Dokumentation, Beiträge und Lizenz
Das docs-Verzeichnis behandelt Architektur und Installation, TOML-Konfiguration mit CLI-Overrides und Validierung, Training mit Checkpoints und Beobachtbarkeit, Skalierung von einer GPU bis zu Multi-Node mit FSDP/EP/CP und Slurm, Algorithmen inklusive des AIPO-Loss sowie Advantage- und Filter-Plugins, fortgeschrittene Themen wie multimodales Training, LoRA und Multi-Tenant-Training sowie Entwicklungspraktiken wie Testsuite und pre-commit-Hooks. Die Beitragsrichtlinien verlangen die Installation der pre-commit-Hooks, Draft-PRs bis zur Review-Bereitschaft, die Verknüpfung von Issues in der PR-Beschreibung und nach Möglichkeit das lokale Ausführen der Testsuite.
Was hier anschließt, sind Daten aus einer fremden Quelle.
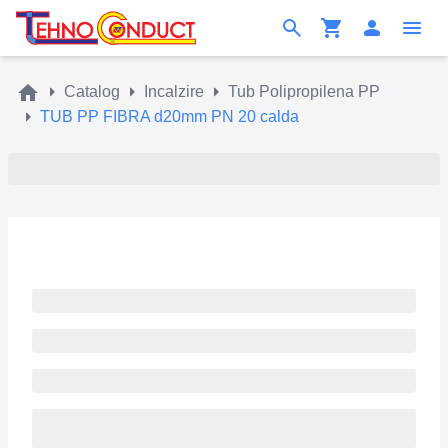
Catalog
Incalzire
Tub Polipropilena PP
TUB PP FIBRA d20mm PN 20 calda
Das Projekt ist unter Apache 2.0 lizenziert. Der Lizenzauszug gewährt eine dauerhafte, weltweite, nicht-exklusive, gebührenfreie, unwiderrufliche Urheberrechtslizenz zum Vervielfältigen, Erstellen abgeleiteter Werke, öffentlichen Zeigen, öffentlichen Aufführen, Unterlizenzieren und Verteilen sowie eine Patentlizenz mit Beendigungsklausel bei Patentstreitigkeiten. Der Auszug behandelt weder Gewährleistung noch Support oder Sicherheitsbestimmungen; die README geht darauf ebenfalls nicht ein.
Redaktionelles Fazit
Die README stellt prime-rl als Framework für asynchrones Reinforcement Learning dar, mit einer breiten Modellfamilientabelle, einem Validierungspfad für eine einzelne GPU und fortgeschrittenen Slurm-Beispielen. Die Repository-Metadaten nennen 1.804 Sterne, 380 Forks und 199 offene Issues. Was sich allein aus der README nicht verifizieren lässt: Die Ziele von 1000+ GPUs und 1T+ MoE-Modellen sind Projektangaben, die README enthält keine Benchmark-Ergebnisse.